**EXERCISE DESCRIPTION**
List every line of the material below that contains the string "PROFIL". Copy each of those lines in full.

**GIVEN RECORDS**

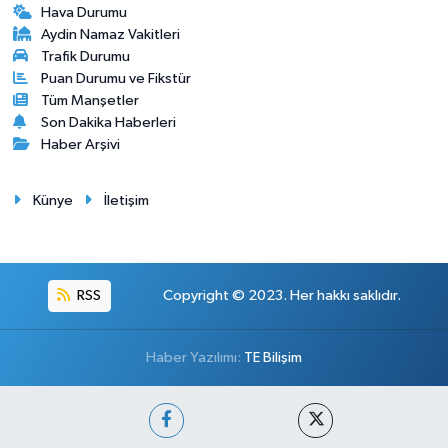
Hava Durumu
Aydin Namaz Vakitleri
Trafik Durumu
Puan Durumu ve Fikstür
Tüm Manşetler
Son Dakika Haberleri
Haber Arşivi
Künye
İletişim
RSS
Copyright © 2023. Her hakkı saklıdır.
Haber Yazılımı:
TE Bilişim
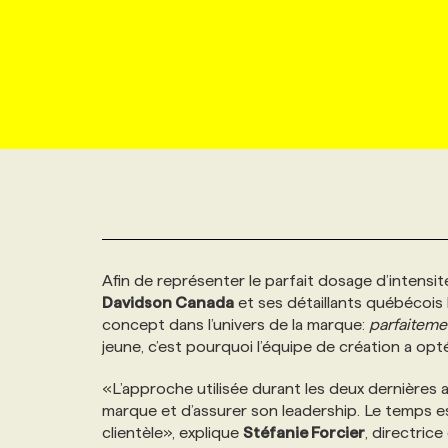
NOUVEAU!
RESSOURCES HUMAINES
NOMINATIONS
ANNONCEZ AVEC NOUS
BULLETIN FORMATION
EMPLOYEUR
CONFÉRENCES
MARKETING ET COMMUNICATION
NOUVEAUX MANDATS
AFFICHEZ UN POSTE / TARIFS
CANDIDAT
BULLETIN RECRUTEMENT
NOS CONFÉRENCES
FORMATIONS
WEB & MÉDIAS SOCIAUX
VOIR LES OFFRES
AFFAIRES DE L'INDUSTRIE
CONSULTER LA CVTHÈQUE
INFOLETTRE PUBLICITÉ
FAQ
NOS FORMATIONS EN LIGNE
CHASSE DE TÊTE
MARKETING DURABLE
PROFIL CANDIDAT
INITIATIVES NUMÉRIQUES
PROFIL ENTREPRISE
ANNONCEZ AVEC NOUS
ANNONCEZ AVEC NOUS
NOS PARCOURS DE FORMATIONS
SERVICE DE CHASSE DE TÊTE
Afin de représenter le parfait dosage d’intensi
GEO/SEO
PRIX ET DISTINCTIONS
FAQ
FORMATIONS PERSONNALISÉES
NOS TARIFS
Davidson Canada
et ses détaillants québécoi
concept dans l’univers de la marque:
parfaitem
ÉVÉNEMENTIEL
TENDANCES
ANNONCEZ AVEC NOUS
NOS FORMATEUR‧RICES
NOS EXPERTISES
jeune, c’est pourquoi l’équipe de création a op
«L’approche utilisée durant les deux dernières
NOS AUTEUR‧RICES
POURQUOI CHOISIR NOS FORMATIONS
FAQ
marque et d’assurer son leadership. Le temps es
clientèle», explique
Stéfanie Forcier
, directric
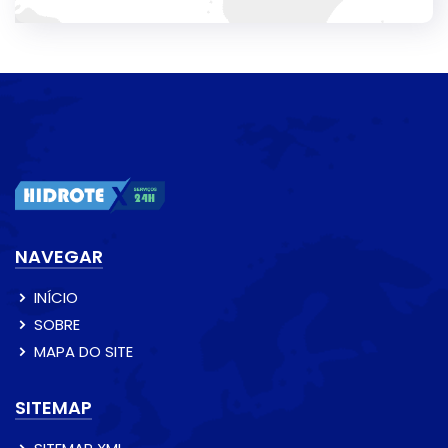
NAVEGAR
INÍCIO
SOBRE
MAPA DO SITE
SITEMAP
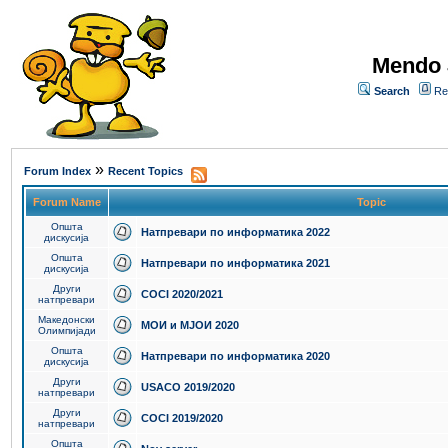
Mendo 
Search
Re
»
Forum Index
Recent Topics
Forum Name
Topic
Општа
Натпревари по информатика 2022
дискусија
Општа
Натпревари по информатика 2021
дискусија
Други
COCI 2020/2021
натпревари
Македонски
МОИ и МЈОИ 2020
Олимпијади
Општа
Натпревари по информатика 2020
дискусија
Други
USACO 2019/2020
натпревари
Други
COCI 2019/2020
натпревари
Општа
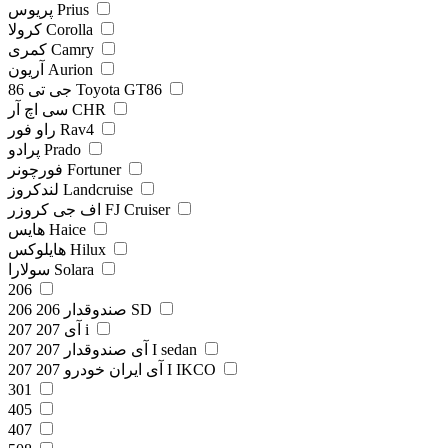
پریوس Prius
کرولا Corolla
کمری Camry
آریون Aurion
جی تی 86 Toyota GT86
سی اچ آر CHR
راو فور Rav4
پرادو Prado
فورچونر Fortuner
لندکروز Landcruise
اف جی کروزر FJ Cruiser
هایس Haice
هایلوکس Hilux
سولارا Solara
206
206 صندوقدار 206 SD
207 آی 207 i
207 آی صندوقدار 207 I sedan
207 آی ایران خودرو 207 I IKCO
301
405
407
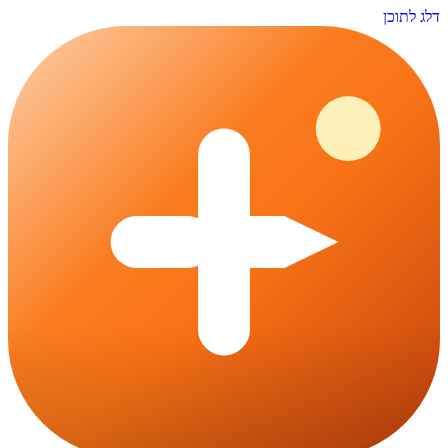
דלג לתוכן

**RESULT FOR THIS EXERCISE**
PROFIL CANDIDAT
PROFIL ENTREPRISE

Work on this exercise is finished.